Task instructions: After locating the line that holds "психолога стоит от", output it and all following lines word for word, stopping only at the end of the data.

'''

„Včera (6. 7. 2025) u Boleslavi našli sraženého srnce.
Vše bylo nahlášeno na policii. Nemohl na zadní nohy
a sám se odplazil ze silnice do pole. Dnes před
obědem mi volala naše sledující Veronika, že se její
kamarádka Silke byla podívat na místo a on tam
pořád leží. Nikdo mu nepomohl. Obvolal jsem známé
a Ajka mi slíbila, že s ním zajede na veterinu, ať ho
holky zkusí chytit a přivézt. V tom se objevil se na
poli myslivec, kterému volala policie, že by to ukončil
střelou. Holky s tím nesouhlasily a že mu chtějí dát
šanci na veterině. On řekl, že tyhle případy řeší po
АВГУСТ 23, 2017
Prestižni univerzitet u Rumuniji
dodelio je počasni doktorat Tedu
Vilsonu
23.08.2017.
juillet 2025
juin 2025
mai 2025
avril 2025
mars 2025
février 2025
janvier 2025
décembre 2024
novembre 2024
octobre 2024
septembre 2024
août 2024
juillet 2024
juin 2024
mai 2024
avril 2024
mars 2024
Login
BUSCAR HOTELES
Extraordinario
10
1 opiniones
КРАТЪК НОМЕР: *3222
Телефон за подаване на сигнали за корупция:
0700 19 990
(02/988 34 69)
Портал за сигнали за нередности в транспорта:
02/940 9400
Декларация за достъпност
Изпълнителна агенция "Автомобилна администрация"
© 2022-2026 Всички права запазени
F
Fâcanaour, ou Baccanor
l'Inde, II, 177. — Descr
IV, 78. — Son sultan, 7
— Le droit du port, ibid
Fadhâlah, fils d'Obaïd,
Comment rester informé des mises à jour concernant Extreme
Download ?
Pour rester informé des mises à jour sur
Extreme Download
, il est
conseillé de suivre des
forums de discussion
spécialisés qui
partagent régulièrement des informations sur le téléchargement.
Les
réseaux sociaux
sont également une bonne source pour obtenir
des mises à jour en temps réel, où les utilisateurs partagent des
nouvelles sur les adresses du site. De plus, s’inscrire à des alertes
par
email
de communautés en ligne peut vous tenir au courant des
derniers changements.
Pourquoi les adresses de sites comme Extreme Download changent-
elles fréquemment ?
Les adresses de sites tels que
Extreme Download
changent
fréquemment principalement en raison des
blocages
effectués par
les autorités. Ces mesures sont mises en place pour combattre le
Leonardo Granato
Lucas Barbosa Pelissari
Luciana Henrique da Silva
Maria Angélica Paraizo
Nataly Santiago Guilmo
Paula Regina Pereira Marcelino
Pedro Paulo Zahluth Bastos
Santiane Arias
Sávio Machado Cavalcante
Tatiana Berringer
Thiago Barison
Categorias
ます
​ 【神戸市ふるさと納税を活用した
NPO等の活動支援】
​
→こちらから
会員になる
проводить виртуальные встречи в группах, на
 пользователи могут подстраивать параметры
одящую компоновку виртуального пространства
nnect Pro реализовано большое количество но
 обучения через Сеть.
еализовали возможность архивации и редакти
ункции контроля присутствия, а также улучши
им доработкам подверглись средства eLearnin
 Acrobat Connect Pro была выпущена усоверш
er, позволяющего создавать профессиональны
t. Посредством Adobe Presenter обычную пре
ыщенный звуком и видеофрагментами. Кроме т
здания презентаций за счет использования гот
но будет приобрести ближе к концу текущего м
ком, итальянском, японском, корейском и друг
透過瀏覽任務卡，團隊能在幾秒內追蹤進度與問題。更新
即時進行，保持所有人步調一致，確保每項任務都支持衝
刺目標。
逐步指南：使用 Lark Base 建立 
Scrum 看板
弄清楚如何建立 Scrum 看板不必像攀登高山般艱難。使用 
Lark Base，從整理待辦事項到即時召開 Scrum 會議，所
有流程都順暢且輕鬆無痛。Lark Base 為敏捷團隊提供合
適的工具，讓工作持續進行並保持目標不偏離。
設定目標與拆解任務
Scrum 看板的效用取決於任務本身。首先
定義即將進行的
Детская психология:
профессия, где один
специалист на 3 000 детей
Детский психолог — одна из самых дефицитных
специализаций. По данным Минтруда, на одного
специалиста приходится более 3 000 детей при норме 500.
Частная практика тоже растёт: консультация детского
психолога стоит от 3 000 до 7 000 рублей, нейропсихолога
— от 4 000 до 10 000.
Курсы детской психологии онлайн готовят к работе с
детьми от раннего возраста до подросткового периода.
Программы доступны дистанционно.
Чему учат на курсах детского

'''

Answer box:
психолога стоит от 3 000 до 7 000 рублей, нейропсихолога
— от 4 000 до 10 000.
Курсы детской психологии онлайн готовят к работе с
детьми от раннего возраста до подросткового периода.
Программы доступны дистанционно.
Чему учат на курсах детского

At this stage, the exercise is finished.